When you don't know, you don't know. Teach both sides, the truth will someday be known.
"When you don't know, you don't know. Teach both sides, the truth will someday be known"
If you don't require any evidence to teach something then there are not two sides but thousands.
That's why science prefers teach the stuff that's backed up by evidence.
"When you don't know, you don't know. Teach both sides, the truth will someday be known"
If you don't require any evidence to teach something then there are not two sides but thousands.
That's why science prefers teach the stuff that's backed up by evidence.
You contradict yourself. If you "don't know" then you don't know there are only two sides. We'd have to consider, and teach, any and every view we could find. There's a LOT more than just two, as anyone familiar with fringe and psuedo sciences can readily attest. For instance we'd have to cover some version of antievolutionism as held by the Hare Krishna, who assert that each individual species is biologically fixed (it's souls that evolve -- through reincarnation) something that even most "creationists" do not believe.
If we "don't know" in the dismissive (and permissive) sense that you suggest, then we "don't know" what to teach.
We do, however, know which theories have earned and maintain standing in science -- that is which ones are actually used and implicated by working scientists in the conduct of ongoing, original research -- and which have not, or at least have not yet. And because the content of the professional scientific literature reflects (with a reasonable level of fidelity) the ideas that are so employed in the conduct of research, we know this as objective fact.

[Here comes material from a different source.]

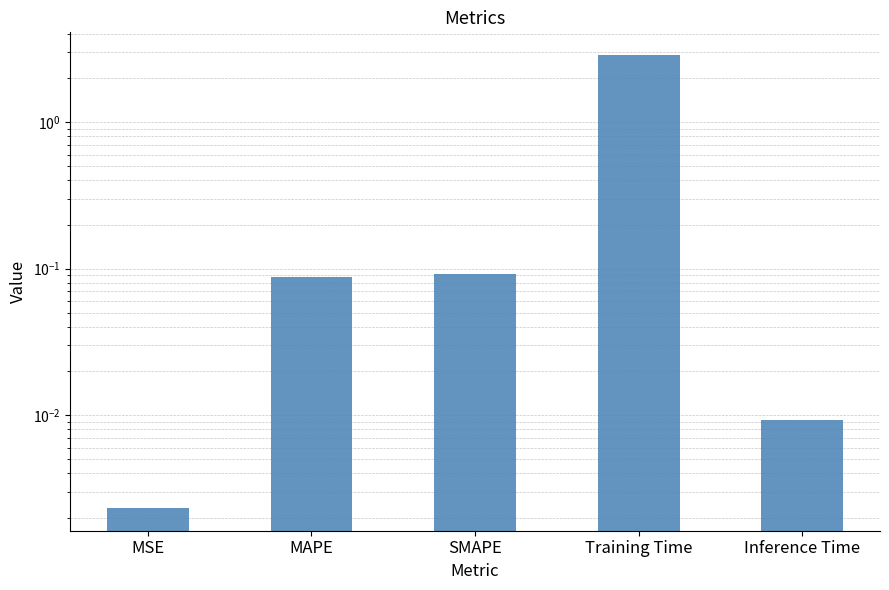

Reading right to left, list all the values displayed in this chart.

0.0	2.9	0.1	0.1	0.0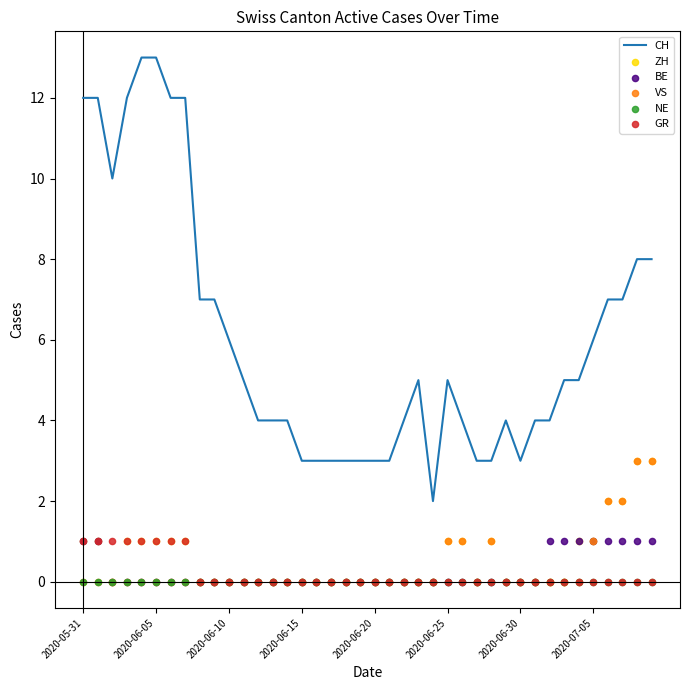

Which series reaches the maximum Y coordinate?

CH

So what not base what we teach in a science class on what we objectively know about the content of science? If some creationistic or design theory (or something else non- or extra- evolutionary) someday actually earns scientific standing on merit, then it can be taught too.
And, btw, if some new theory is sufficiently successful to supplant evolution completely, then evolution should be dropped from the curricula, just as would be done with any other scientific theory abandoned by working scientists.
Sorry, but I find this just obvious. And I find your view that we should just teach "both sides" to be relativistic, wimpy, wishy-washy and anti-intellectual.
When you don't know, you don't know. Teach both sides, the truth will someday be known.There are more than two sides. Personally, I think they ought to be teaching Wolfram's New Kind of Science.